Entretemps, la Chine devient un acteur de plus en plus actif dans les sables bitumineux canadiens. En 2005 et 2008, la Chine a fait deux acquisitions relativement modestes. L'année dernière, PetroChina a payé 1,9 milliard de dollars pour une participation de 60% dans deux projets contrôlés par Athabasca Oil Sands en Alberta, à un moment où la récession et la baisse des prix du pétrole avaient refroidi les ardeurs des pétrolières privées. En avril dernier, la Chine a suivi avec un investissement de 4,6 milliards pour acheter 9% du projet Syncrude. Finalement, le mois dernier, le fonds souverain China Investment Corp. a conclu une entente avec Penn West pour une participation de 45% dans le projet des sables bitumineux de Peace River. Comme ailleurs dans le monde, et comme pour d'autres ressources, la Chine met la priorité sur son développement industriel à long terme plutôt que les profits à court terme, ce qui constitue un défi de taille pour les multinationales privées.

L'entreprise TransCanada Pipeline a récemment demandé l'autorisation de construire un oléoduc de plusieurs milliards qui permettrait d'acheminer vers le Pacifique, et éventuellement vers le marché asiatique, le pétrole extrait des sables. Une entreprise concurrente, Enbridge, attend aussi la réponse des autorités. Même si les obstacles sont considérables, et que la mise en service pourrait prendre une décennie, au moins un des projets a de fortes chances de voir le jour.

Plus tôt que tard, les États-Unis n'auront d'autre choix que de tenter d'assurer et de sécuriser leur accès à long terme au pétrole canadien, soit dans le cadre de l'ALENA ou soit à travers un accord avec le gouvernement canadien. Parmi les facteurs qui pèseront dans la balance, on doit inclure le désir des provinces productrices de maximiser les retombées économiques du pétrole, la nécessité d'investissements majeurs pour réduire les impacts environnementaux, et l'avenir de nos relations économiques et politiques avec les États-Unis et nos autres partenaires commerciaux, y compris la Chine.
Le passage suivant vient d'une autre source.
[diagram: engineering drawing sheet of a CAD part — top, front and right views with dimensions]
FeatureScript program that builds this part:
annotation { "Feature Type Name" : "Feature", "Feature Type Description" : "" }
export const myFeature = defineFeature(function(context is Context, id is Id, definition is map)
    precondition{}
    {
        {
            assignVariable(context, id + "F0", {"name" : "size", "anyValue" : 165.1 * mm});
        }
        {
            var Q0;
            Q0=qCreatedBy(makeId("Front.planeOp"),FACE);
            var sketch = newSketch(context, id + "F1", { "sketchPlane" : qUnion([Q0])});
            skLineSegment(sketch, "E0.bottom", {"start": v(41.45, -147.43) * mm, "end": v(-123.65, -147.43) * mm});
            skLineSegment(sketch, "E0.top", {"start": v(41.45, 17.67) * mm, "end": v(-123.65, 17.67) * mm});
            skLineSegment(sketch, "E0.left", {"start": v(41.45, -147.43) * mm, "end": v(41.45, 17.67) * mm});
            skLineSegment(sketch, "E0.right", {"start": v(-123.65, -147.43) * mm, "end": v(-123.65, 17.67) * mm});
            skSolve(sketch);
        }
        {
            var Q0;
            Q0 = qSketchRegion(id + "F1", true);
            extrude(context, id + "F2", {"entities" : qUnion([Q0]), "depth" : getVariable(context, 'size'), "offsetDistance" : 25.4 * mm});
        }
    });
Au niveau de la politique intérieure canadienne, l'opposition se mobilise autour des enjeux environnementaux, et des retombées économiques, notamment autour des effets pervers qu'aurait le pétrodollar canadien sur les structures industrielles de l'Ontario et du Québec. Globalement, le NPD et le Bloc québécois s'opposent au développement des sables, le gouvernement conservateur est favorable, et le PLC semble divisé... Il est néanmoins significatif que, peu après son élection à la direction, Michael Ignatieff se soit dissocié publiquement et rapidement de son prédécesseur Stéphane Dion en adoptant une position beaucoup plus conciliante à l'égard des sables bitumineux.

Considérant l'ampleur et l'urgence des défis qui se cachent derrière les sables bitumineux, il est grand temps de s'y préparer et d'engager le débat.